Erin Crowley has 10 years of experience working on public and academic archaeological projects in New Jersey, Maine, Maryland, Minnesota, and Ireland. She has experience in the field, the lab, and the classroom, teaching excavation techniques, site planning, and working with faunal remains. After completing her BA in history at Bates College, she worked with AmeriCorps for 2 years, living and working on an unbridged island off the coast of Maine. She is currently pursuing her PhD in anthropological archaeology at the University of Minnesota, examining the role of animal husbandry practices in social and political organization.

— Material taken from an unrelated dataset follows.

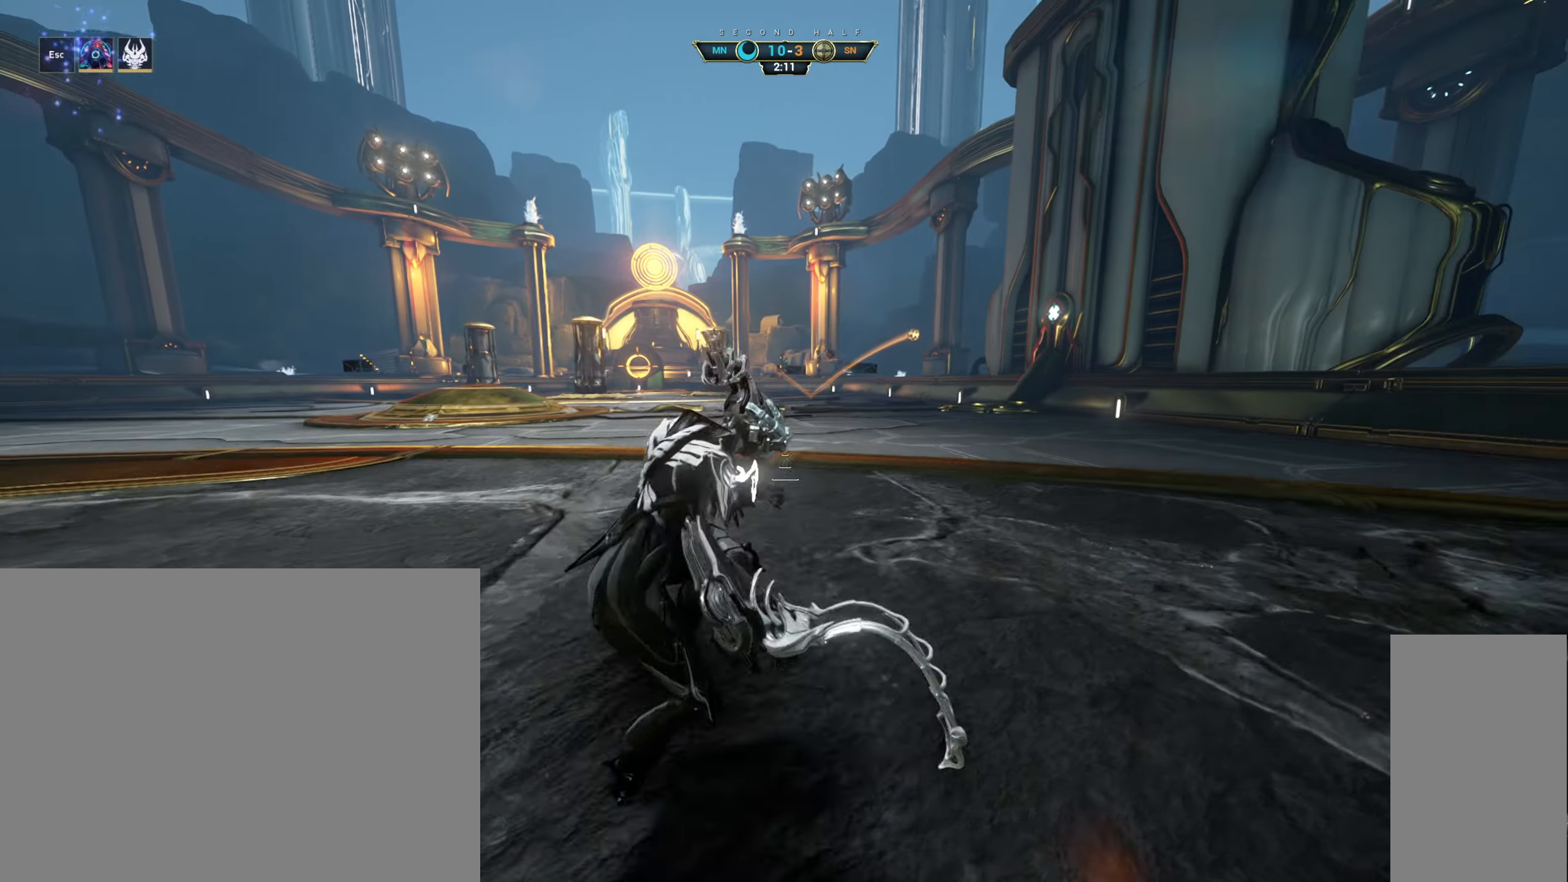
{"keys": [], "mouse": [], "events": [[283, "w", "up"], [466, "d", "up"]]}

Additionally, she is interested in the role of foodways and feasting in identity construction and social negotiation.

Brooke Creager

Crew Chief

Brooke is a field archaeologist who specializes in the study of religion, migration and colonialism. She is currently pursuing her Ph.D. at the University of Minnesota in archaeology. Brooke has spent the last decade excavating in California, England, and Scotland at sites ranging from the Neolithic to the late 20th century. She has experience teaching excavation techniques, magnetometry, and material analysis in the field, lab, and classroom. She has excavated a range of materials from Native American stone tools to medieval monastic cemeteries to Cornish ritual pits from the 1900’s. Brooke is most interested in examining the variety of ways that religious practices adapt in response to cultural change. She is never happier than when she’s covered in dirt and finding something new!